The exercise: Output each line of the records below word for word, omitting the pictures.

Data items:
** BEGIN **

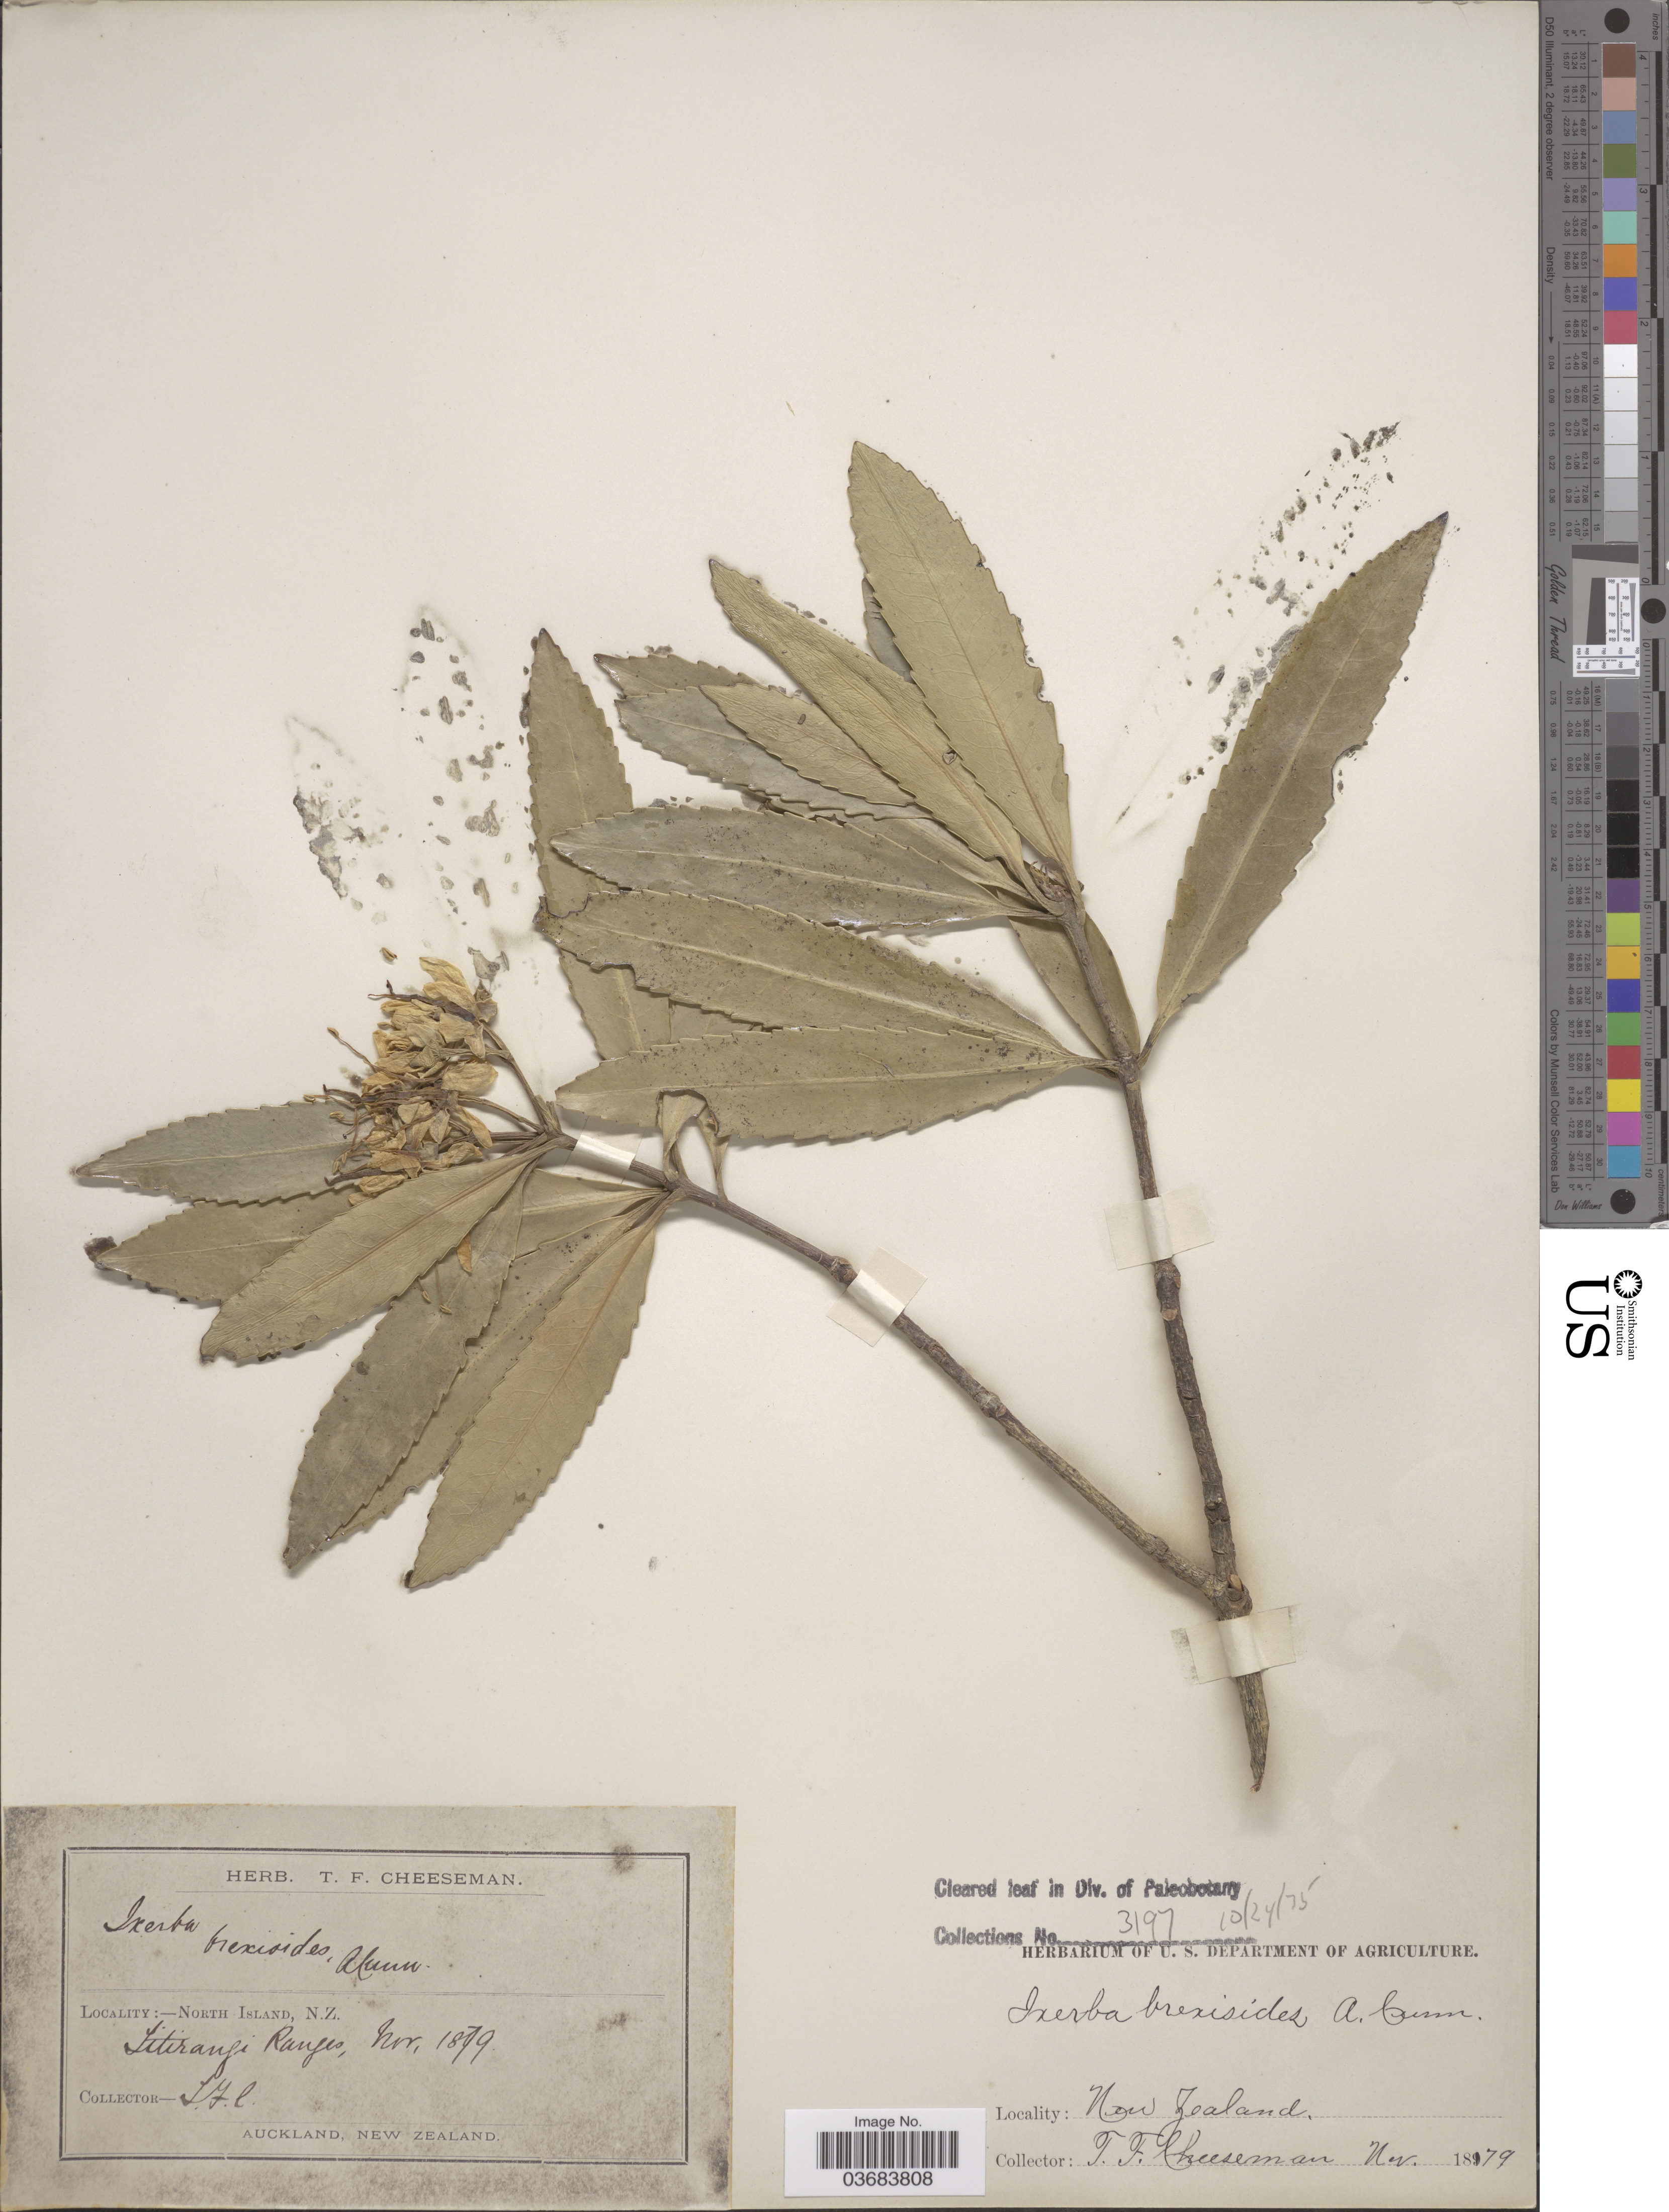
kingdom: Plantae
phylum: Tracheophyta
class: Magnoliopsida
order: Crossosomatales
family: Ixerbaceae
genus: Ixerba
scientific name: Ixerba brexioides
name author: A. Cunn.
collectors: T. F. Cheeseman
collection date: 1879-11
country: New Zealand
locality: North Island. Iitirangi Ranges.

** END **

Finished task:
kingdom: Plantae
phylum: Tracheophyta
class: Magnoliopsida
order: Crossosomatales
family: Ixerbaceae
genus: Ixerba
scientific name: Ixerba brexioides
name author: A. Cunn.
collectors: T. F. Cheeseman
collection date: 1879-11
country: New Zealand
locality: North Island. Iitirangi Ranges.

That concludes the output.